Energia: quando non c'è solo Dio dietro le guerre di religione

- di: Diego Minuti
 
Oggi, davanti alla prospettiva, abbastanza concreta, che come Paese siamo destinati a pagare un prezzo altissimo alle tensioni geopolitiche (e mai il termine ''prezzo'' fu più aderente alla materia), è forse arrivato il momento di riconsiderare le nostre politiche nel campo dell'energia. Se oggi siamo a questo punto è anche perché le scelte fatte sono state spesso un tributo al contingente, non pensando agli scenari futuri.
Sulle tematiche energetiche si sono combattute battaglie, anzi guerre, che ci coinvolgono anche oggi, vista la situazione che stiamo attraversando e, soprattutto, quella che rischiamo di dovere affrontare in tempi nemmeno troppo lontani. Ma noi, come altri Paesi dal sangue latino, quando ci battiamo per qualcosa lo facciamo con animo e corpo, anche se talvolta la mente è ottenebrata da altro.
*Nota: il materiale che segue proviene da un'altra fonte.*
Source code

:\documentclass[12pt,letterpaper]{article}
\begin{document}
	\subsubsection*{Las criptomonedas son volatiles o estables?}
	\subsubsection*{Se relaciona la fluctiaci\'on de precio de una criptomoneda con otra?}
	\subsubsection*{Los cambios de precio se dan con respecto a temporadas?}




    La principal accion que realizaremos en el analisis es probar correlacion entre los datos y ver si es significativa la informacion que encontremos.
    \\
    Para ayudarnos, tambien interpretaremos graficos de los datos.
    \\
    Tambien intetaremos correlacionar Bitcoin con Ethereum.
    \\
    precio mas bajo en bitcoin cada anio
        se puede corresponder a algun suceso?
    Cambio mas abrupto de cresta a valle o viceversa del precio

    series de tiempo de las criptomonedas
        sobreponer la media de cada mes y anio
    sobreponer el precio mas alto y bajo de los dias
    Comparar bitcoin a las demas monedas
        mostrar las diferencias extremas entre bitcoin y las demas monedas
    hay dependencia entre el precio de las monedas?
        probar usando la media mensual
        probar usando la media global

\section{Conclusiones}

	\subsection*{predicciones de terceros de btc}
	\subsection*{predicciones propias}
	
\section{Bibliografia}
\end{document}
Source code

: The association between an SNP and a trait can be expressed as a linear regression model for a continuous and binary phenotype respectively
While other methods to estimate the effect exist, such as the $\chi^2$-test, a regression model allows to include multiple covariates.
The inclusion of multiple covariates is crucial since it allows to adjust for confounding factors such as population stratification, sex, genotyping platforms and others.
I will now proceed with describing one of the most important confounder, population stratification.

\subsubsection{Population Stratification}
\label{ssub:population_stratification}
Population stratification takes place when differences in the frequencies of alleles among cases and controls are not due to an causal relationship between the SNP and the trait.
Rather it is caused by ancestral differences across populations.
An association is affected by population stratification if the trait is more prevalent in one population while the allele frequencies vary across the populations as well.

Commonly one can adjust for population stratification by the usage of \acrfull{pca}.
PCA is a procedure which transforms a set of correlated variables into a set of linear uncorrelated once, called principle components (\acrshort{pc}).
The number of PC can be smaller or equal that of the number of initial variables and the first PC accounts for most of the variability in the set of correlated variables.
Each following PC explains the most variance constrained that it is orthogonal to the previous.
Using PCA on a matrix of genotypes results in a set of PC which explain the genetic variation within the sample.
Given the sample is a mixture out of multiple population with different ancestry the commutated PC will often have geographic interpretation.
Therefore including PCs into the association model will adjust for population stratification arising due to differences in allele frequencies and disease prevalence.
Energia: quando non c'è solo Dio dietro le guerre di religione

In campo energetico oggi non siamo certo all'anno zero (visto quello che si è fatto nel settore delle rinnovabili), ma purtroppo non basta perché la nostra produzione non può coprire il fabbisogno, soprattutto ora che la macchina produttiva ha ripreso a marciare, facendo lievitare i consumi.
Eppure non si riesce a trovare un punto di convergenza tra le nostre esigenze di oggi e le decisioni prese in passato, che vengono considerate intoccabili, quando, quanto meno, si potrebbe riprendere a confrontarsi.
Siamo stati protagonisti o anche solo spettatori di crociate nel campo dell'energia.

In quelle ''vere'' la maggior parte dei crociati partiva con la convinzione di avere la missione di restituire i luoghi santi al cristianesimo sottraendoli agli ''usurpatori'' musulmani. Ma non era solo per celebrare Dio e per sostituire con la Croce la mezzaluna che campeggiava sugli edifici di Gerusalemme, in mano all'Islam, che in tanti partivano dall'Europa. Perché gli interessi commerciali che c'erano dietro alle Crociate erano enormi, come testimoniato dai ricchissimi forzieri degli ordini monastico-guerrieri.

Le nostre guerre di religione sono più complesse perché, quando sposiamo una tesi, la difendiamo anche davanti a tutte le evidenze, facendo sorgere il dubbio su quale ne sia la motivazione.
Il caso del gasdotto trans-adriatico (il Tap) continua a restare emblematico di come spesso l'interesse pubblico venga piegato alla volontà di minoranze che sostengono con forza le loro istanze anche quando si dimostrano sbagliate.

Sul Tap si sono combattute due distinte esigenze: quella di allentare la ''monodipendenza'' energetica del Paese (che la fa sottostare ai ricatti dell'unico fornitore di gas) e quella di cavalcare la stagione del risentimento popolare contro tutto ciò che veniva percepito come espressione delle strategie di una classe politica bollata come corrotta. Una determinata parte politica (i Cinque Stelle) è stata abile nel captare il malessere della gente, che nel caso del Tap è sembrato più condizionato da un afflato paesaggistico che ambientalista.

Un braccio di ferro che ha dilatato i tempi di realizzazione di un'opera che aveva come obiettivo primario quello di toglierci da collo il cappio di dovere sottostare ad un solo fornitore che, per questo, può dettare tempi e modi dell'arrivo del gas. Ma siccome nulla è immutabile sotto i cieli della politica, dopo avere intascato i voti di chi si opponeva strenuamente all'opera, oggi i Cinque Stelle la rivendicano come se fosse loro esclusivo merito.
Ed è stupefacente registrare le capriole che stanno facendo i grillini su quest'opera che era vista come il Male assoluto e che oggi viene vista come necessaria.